How to Generate Pseudorandom Permutations Over Other Groups: Even-Mansour and Feistel Revisited

TL;DR

This paper extends classical block cipher schemes like Even-Mansour and Feistel to arbitrary groups, analyzing their security properties and pseudorandomness, and addressing open problems in cryptographic group-based constructions.

Contribution

It generalizes the Even-Mansour and Feistel ciphers to arbitrary groups, proving security properties and resolving open questions about their pseudorandomness.

Findings

Even-Mansour's secrecy holds in group variants.

The group-based Even-Mansour cipher is super pseudorandom.

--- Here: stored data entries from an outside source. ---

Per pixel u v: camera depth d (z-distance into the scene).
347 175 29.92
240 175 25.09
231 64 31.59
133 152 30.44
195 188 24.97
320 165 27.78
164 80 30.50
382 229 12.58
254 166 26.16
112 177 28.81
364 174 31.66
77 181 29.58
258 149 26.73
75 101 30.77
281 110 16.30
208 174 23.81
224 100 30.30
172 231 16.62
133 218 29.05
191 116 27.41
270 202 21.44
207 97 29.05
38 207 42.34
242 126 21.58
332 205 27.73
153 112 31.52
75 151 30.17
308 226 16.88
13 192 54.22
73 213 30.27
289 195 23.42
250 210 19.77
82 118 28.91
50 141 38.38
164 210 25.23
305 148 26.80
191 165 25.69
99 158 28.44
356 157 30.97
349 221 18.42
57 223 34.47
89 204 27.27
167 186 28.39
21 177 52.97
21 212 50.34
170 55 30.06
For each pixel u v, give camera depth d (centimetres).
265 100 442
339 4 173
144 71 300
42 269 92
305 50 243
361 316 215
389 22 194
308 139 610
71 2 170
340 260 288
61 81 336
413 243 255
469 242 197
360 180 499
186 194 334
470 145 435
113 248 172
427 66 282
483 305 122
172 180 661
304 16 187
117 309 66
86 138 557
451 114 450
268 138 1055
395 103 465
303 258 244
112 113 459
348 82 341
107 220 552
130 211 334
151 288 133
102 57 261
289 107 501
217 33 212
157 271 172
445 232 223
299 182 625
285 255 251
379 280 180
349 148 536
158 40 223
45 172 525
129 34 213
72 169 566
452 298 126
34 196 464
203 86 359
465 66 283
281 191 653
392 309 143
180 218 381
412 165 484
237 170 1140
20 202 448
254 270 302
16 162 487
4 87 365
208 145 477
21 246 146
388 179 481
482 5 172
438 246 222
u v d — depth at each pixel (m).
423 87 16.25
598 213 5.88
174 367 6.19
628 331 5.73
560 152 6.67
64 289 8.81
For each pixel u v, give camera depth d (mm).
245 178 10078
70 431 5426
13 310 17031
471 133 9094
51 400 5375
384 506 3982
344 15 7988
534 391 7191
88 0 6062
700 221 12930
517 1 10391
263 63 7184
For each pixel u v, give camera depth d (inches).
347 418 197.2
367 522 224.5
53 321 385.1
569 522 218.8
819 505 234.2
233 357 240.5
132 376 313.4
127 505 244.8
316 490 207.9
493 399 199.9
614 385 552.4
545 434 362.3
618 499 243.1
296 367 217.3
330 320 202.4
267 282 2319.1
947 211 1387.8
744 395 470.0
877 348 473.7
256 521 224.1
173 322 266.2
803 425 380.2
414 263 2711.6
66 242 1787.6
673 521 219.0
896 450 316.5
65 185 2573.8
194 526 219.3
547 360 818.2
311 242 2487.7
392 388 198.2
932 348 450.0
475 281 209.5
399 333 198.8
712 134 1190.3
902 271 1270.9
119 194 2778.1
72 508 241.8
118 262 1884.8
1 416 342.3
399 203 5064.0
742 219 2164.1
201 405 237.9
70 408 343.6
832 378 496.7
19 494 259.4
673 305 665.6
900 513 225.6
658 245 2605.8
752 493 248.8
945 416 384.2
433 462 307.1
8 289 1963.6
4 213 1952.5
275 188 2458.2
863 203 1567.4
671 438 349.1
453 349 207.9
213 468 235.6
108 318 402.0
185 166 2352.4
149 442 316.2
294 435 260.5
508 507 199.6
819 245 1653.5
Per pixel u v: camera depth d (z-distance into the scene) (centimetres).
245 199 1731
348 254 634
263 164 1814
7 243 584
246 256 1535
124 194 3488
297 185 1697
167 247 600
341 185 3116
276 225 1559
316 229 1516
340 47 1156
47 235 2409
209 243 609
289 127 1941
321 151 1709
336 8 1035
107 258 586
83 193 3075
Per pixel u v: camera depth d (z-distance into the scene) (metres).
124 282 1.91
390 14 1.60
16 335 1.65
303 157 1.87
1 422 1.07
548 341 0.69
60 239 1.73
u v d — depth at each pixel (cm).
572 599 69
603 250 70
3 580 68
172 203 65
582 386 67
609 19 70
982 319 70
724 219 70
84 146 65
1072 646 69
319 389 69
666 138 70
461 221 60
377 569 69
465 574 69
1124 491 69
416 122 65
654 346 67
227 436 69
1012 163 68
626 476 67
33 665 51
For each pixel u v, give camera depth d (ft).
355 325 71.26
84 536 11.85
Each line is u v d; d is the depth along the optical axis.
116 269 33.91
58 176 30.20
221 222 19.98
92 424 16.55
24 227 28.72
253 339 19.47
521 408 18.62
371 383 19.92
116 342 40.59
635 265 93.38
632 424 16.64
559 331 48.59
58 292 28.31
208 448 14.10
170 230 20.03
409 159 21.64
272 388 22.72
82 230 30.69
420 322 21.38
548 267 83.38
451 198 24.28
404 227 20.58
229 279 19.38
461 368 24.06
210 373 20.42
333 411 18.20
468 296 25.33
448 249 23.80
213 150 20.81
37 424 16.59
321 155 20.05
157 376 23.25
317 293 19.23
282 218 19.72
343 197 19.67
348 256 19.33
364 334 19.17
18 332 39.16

3-round Feistel over groups is not super pseudorandom.

Abstract

Recent results by Alagic and Russell have given some evidence that the Even-Mansour cipher may be secure against quantum adversaries with quantum queries, if considered over other groups than $(\mathbb{Z}/2)^n$. This prompts the question as to whether or not other classical schemes may be generalized to arbitrary groups and whether classical results still apply to those generalized schemes. In this paper, we generalize the Even-Mansour cipher and the Feistel cipher. We show that Even and Mansour's original notions of secrecy are obtained on a one-key, group variant of the Even-Mansour cipher. We generalize the result by Kilian and Rogaway, that the Even-Mansour cipher is pseudorandom, to super pseudorandomness, also in the one-key, group case. Using a Slide Attack we match the bound found above. After generalizing the Feistel cipher to arbitrary groups we resolve an open problem of Patel, Ramzan, and Sundaram by showing that the $3$-round Feistel cipher over an arbitrary group is not super pseudorandom. Finally, we generalize a result by Gentry and Ramzan showing that the Even-Mansour cipher can be implemented using the Feistel cipher as the public permutation. In this last result, we also consider the one-key case over a group and generalize their bound.